Gesù dice Amatevi gli uni gli altri. Rimanete dentro questa rete di benevolenza e non chiudetela, ma allargatela in tutte le direzioni nella reciprocità dell’amarsi gli uni gli altri. Propone anche una caratteristica che dovrebbe essere in qualche modo un segno distintivo di chi lo sta ascoltando, di chi dice di essere suo discepolo e cioè che bisogna amare come lui ha amato.

La sua maniera di amare è quella di chi è venuto per servire e non per essere servito, di chi sta ai piedi dei suoi amici e li lava come uno schiavo, di chi addirittura dona la propria vita per la vita degli amici, di chi non giudica e giustifica anche chi lo sta ferendo mortalmente, di chi guarda tutti con amore e sincerità per cui può essere forte e rivoluzionario di fronte all’ingiustizia e all’abuso dei poteri o mite e silenzioso nel condividere le pene dell’umanità.

Amare come ha amato Gesù significa intendere questo amore come il livello più alto della qualità esistenziale. Ma la nostra umanità pulsa su livelli diversi, non possiamo essere imitatori della divinità, ne tantomeno servitori inconsapevoli di un dio lontano e misterioso.

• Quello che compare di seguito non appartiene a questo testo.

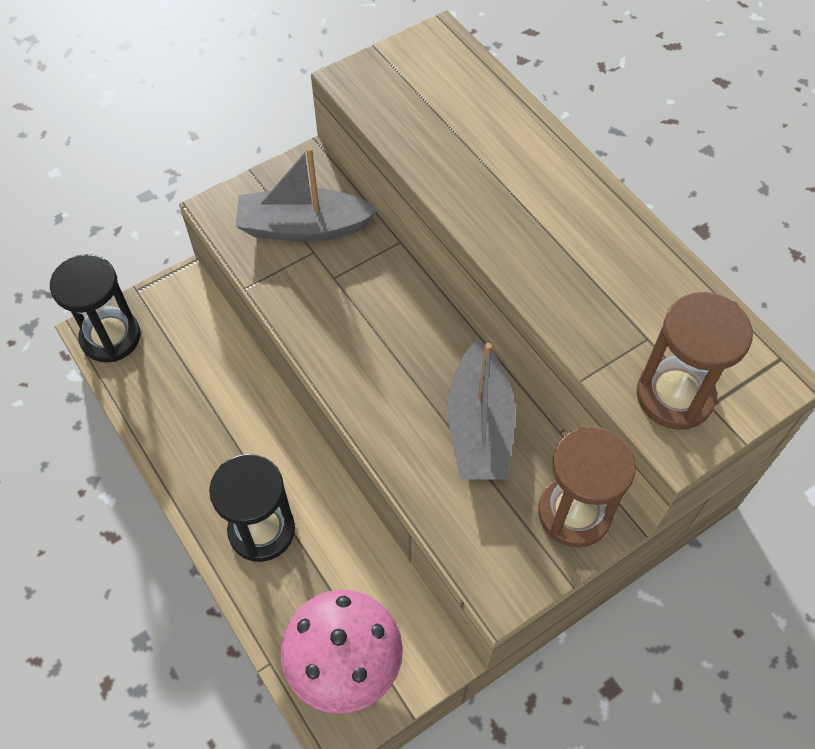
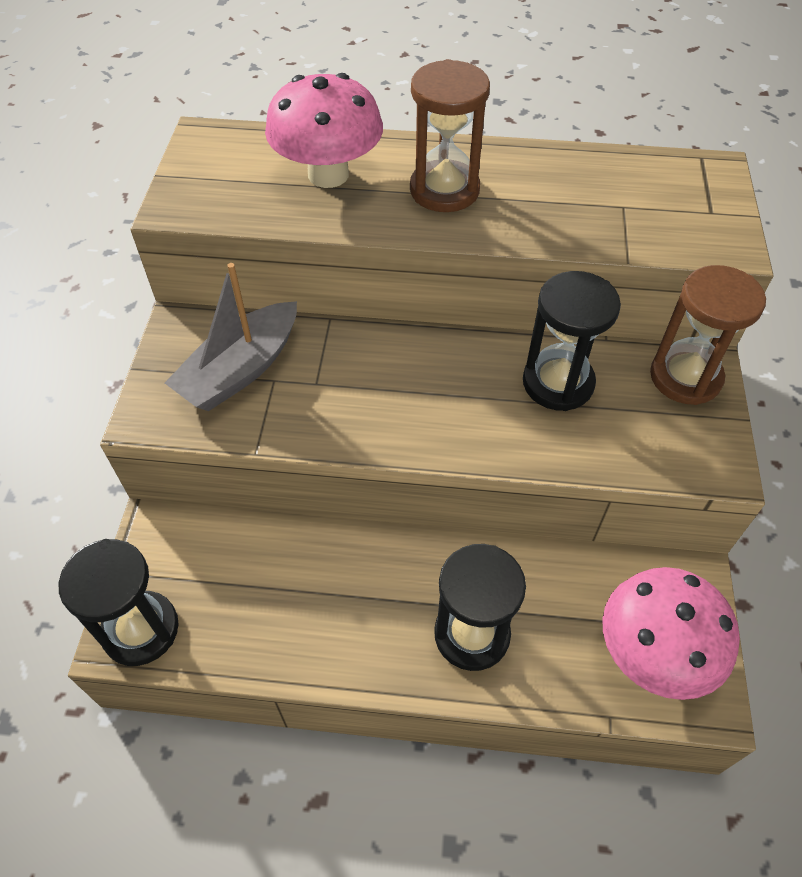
camera: 50 degrees left, 5 degrees down
grey boat [447,339,515,480] -> black hourglass [523,271,621,411]
brown hourglass [637,292,753,430] -> brown hourglass moved to [410,59,490,212]
none -> pink mushroom [265,73,383,188]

Dio ci vuole suoi amici, ci vuole persone libere, autonome e responsabili. Ci vuole in relazione con la sua libertà e amicizia, ci vuole in relazione con la rete di relazioni di cui siamo parte perché così saremo nella gioia.

Il nostro benessere e la nostra gioia si fondano sull’amore.

Gesù nei suoi incontri ha celebrato la liturgia dell’amicizia e dell’amore, ha vissuto la gioia e ha donato amore, amicizia e gioia. Questa è stata la sua vita, questa la vita che ha donato e che dona ai suoi discepoli, questa la nostra speranza che diventa preghiera e celebrazione eucaristica cioè rendimento di grazie, gioia nella condivisione della vita stessa del Risorto.